Shin Jung Woo, Chung Young-Hwa, Choi Min Hee, Kim Jeong A, Ryu Soo Hyung, Jang Myoung Kuk, Kim In Sook, Park Neung Hwa, Lee Han Chu, Lee Yung Sang, Suh Dong Jin
Department of Internal Medicine, University of Ulsan College of Medicine, Asan Medical Center, 388-1 Poongnap-dong Songpa-ku, 138-040 Seoul, Korea.
J Gastroenterol Hepatol. 2005 Jun;20(6):844-9. doi: 10.1111/j.1440-1746.2005.03824.x.
Frequent viral breakthroughs limit the usefulness of lamivudine in the treatment of chronic hepatitis B (CHB). The purpose of the present study was to evaluate the effects of precore stop codon mutation (G to A mutation at nucleotide 1896; A(1896)) of hepatitis B virus (HBV) on the occurrence of viral breakthrough following lamivudine therapy.
Among 260 consecutive CHB patients treated with lamivudine for >12 months, 231 patients whose pretreatment sera were available were tested for A(1896) variant of HBV using direct sequencing.
Between patients with A(1896) variant (n = 74) and those without it (n = 157), there was no difference in age, gender, serum alanine aminotransferase (ALT) level, the duration of therapy and prevalence of core promoter mutants. Serum hepatitis B e antigen (HBeAg) positivity and HBV-DNA level were lower (P = 0.00 and P = 0.01) and liver cirrhosis was more commonly associated in patients with A(1896) variant mutant compared with those without it. In univariate analysis, viral breakthrough was more frequent in HBeAg-positive patients (P = 0.03) and in those with high serum HBV-DNA level (P = 0.01) as well as in those without A(1896) variant (P = 0.01). However, in multivariate analysis, the absence of A(1896) variant (P = 0.02) and high serum HBV-DNA level (P = 0.03) were independent factors for viral breakthrough following lamivudine therapy. The cumulative viral breakthrough rates at 1 and 2 years were much lower in patients with A(1896) variant compared with those without it (P = 0.01).
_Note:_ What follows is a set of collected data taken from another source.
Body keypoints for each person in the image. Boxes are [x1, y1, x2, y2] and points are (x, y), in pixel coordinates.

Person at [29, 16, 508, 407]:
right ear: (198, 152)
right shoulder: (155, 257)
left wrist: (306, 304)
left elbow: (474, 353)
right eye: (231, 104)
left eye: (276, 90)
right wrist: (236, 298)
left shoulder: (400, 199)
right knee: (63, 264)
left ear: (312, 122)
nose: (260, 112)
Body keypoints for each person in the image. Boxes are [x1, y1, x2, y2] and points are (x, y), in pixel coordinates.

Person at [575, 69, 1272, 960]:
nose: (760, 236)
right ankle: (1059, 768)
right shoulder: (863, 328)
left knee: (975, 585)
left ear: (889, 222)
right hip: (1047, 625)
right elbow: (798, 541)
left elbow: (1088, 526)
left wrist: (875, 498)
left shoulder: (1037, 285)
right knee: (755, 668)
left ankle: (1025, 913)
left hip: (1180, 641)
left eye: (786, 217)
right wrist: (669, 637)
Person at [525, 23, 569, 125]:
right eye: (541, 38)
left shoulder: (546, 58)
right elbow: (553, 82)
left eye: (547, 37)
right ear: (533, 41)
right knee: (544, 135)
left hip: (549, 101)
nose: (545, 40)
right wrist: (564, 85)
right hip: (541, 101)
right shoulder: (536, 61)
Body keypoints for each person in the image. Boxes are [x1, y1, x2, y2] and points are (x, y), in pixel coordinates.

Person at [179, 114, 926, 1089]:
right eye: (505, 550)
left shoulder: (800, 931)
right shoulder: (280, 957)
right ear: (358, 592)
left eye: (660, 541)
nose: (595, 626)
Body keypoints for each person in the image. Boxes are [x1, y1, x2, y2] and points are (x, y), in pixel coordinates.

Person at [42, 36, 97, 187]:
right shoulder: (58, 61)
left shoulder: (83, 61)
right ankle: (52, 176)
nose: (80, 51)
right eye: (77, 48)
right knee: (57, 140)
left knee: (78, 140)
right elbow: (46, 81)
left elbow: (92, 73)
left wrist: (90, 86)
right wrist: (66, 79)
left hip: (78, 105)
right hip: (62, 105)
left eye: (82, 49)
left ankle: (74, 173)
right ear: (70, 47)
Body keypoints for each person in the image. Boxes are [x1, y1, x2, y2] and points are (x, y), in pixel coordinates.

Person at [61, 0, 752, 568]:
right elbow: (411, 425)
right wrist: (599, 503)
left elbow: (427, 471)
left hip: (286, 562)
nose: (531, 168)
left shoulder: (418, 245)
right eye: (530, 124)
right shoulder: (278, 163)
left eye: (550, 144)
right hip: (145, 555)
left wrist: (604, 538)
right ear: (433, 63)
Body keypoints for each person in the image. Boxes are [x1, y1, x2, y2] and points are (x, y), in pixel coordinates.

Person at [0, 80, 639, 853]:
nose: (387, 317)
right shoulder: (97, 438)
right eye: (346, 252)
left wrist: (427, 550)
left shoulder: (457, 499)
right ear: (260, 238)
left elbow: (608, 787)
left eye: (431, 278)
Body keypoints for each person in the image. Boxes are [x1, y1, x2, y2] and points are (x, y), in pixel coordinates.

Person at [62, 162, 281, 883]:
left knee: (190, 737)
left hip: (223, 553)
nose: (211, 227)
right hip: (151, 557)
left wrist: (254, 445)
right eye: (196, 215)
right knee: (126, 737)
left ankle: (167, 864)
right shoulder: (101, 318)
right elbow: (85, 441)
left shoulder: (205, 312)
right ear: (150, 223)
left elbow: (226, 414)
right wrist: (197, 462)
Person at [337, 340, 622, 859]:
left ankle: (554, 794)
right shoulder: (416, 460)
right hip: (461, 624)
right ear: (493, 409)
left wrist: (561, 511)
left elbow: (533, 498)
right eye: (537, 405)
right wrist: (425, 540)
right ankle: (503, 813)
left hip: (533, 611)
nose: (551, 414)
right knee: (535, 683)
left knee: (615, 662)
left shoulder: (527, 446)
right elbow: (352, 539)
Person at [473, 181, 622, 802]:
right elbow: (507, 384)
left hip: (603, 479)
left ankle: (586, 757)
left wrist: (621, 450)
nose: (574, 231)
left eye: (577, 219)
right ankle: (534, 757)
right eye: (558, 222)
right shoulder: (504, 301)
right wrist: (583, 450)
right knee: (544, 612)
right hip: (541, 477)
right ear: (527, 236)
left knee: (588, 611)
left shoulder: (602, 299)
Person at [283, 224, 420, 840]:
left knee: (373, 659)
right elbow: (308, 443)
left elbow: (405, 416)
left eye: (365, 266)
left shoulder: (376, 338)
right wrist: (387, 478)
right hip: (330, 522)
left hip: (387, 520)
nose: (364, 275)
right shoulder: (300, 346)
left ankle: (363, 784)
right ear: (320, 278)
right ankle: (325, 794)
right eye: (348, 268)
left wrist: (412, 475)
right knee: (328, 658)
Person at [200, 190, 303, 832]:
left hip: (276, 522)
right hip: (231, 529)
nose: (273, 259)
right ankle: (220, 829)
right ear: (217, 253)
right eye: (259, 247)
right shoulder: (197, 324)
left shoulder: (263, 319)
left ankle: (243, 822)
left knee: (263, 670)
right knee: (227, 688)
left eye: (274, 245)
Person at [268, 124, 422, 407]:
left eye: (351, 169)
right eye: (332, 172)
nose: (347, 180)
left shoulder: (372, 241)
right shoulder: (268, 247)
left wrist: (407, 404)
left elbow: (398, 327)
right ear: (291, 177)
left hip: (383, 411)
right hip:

The stop codon mutation at the precore region of HBV in addition to low serum HBV-DNA level may be associated with low breakthrough rate following lamivudine therapy.
频繁的病毒突破限制了拉米夫定在慢性乙型肝炎(CHB)治疗中的有效性。本研究的目的是评估乙肝病毒(HBV)前核心区终止密码子突变(核苷酸1896处G突变为A;A(1896))对拉米夫定治疗后病毒突破发生情况的影响。
在260例连续接受拉米夫定治疗超过12个月的CHB患者中,对231例有治疗前血清样本的患者,采用直接测序法检测HBV的A(1896)变异体。
在有A(1896)变异体的患者(n = 74)和无该变异体的患者(n = 157)之间,年龄、性别、血清丙氨酸氨基转移酶(ALT)水平、治疗持续时间和核心启动子突变的发生率无差异。与无A(1896)变异体的患者相比,有A(1896)变异体的患者血清乙肝e抗原(HBeAg)阳性率和HBV-DNA水平较低(P = 0.00和P = 0.01),且肝硬化更为常见。单因素分析显示,HBeAg阳性患者(P = 0.03)、血清HBV-DNA水平高的患者(P = 0.01)以及无A(1896)变异体的患者(P = 0.01)病毒突破更为频繁。然而,多因素分析显示,无A(1896)变异体(P = 0.02)和血清HBV-DNA水平高(P = 0.03)是拉米夫定治疗后病毒突破的独立因素。有A(1896)变异体的患者1年和2年的累积病毒突破率远低于无该变异体的患者(P = 0.01)。
HBV前核心区的终止密码子突变以及低血清HBV-DNA水平可能与拉米夫定治疗后低突破率相关。